-- Provided records --
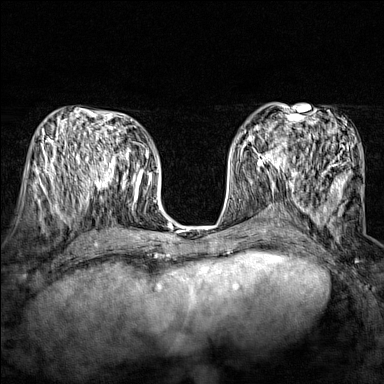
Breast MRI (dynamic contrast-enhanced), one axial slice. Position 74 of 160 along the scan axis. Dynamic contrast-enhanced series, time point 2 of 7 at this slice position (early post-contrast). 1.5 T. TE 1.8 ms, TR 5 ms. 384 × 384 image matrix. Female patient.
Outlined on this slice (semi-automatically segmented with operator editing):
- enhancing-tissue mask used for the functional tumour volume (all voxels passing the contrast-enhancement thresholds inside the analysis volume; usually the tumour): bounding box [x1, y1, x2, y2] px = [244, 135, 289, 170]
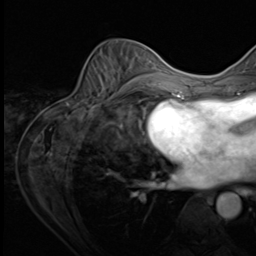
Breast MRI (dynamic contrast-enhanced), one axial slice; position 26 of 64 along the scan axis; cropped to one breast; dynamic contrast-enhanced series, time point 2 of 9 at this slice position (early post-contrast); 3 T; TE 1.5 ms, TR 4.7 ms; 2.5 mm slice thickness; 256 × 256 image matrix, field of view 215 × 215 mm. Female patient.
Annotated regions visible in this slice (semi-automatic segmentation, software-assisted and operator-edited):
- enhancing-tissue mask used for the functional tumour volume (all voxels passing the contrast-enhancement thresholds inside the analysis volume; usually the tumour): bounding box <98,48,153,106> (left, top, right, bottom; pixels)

==

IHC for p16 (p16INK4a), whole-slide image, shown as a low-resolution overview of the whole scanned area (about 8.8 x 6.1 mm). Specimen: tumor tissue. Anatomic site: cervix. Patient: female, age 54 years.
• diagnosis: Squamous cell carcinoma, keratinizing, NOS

-- Task item --
In the entries above, the lines from the one bearing "Outlined on this" up to and including the one bearing "135, 289, 170]" should be transcribed exactly; no other line is wanted.

-- Worked solution --
Outlined on this slice (semi-automatically segmented with operator editing):
- enhancing-tissue mask used for the functional tumour volume (all voxels passing the contrast-enhancement thresholds inside the analysis volume; usually the tumour): bounding box [x1, y1, x2, y2] px = [244, 135, 289, 170]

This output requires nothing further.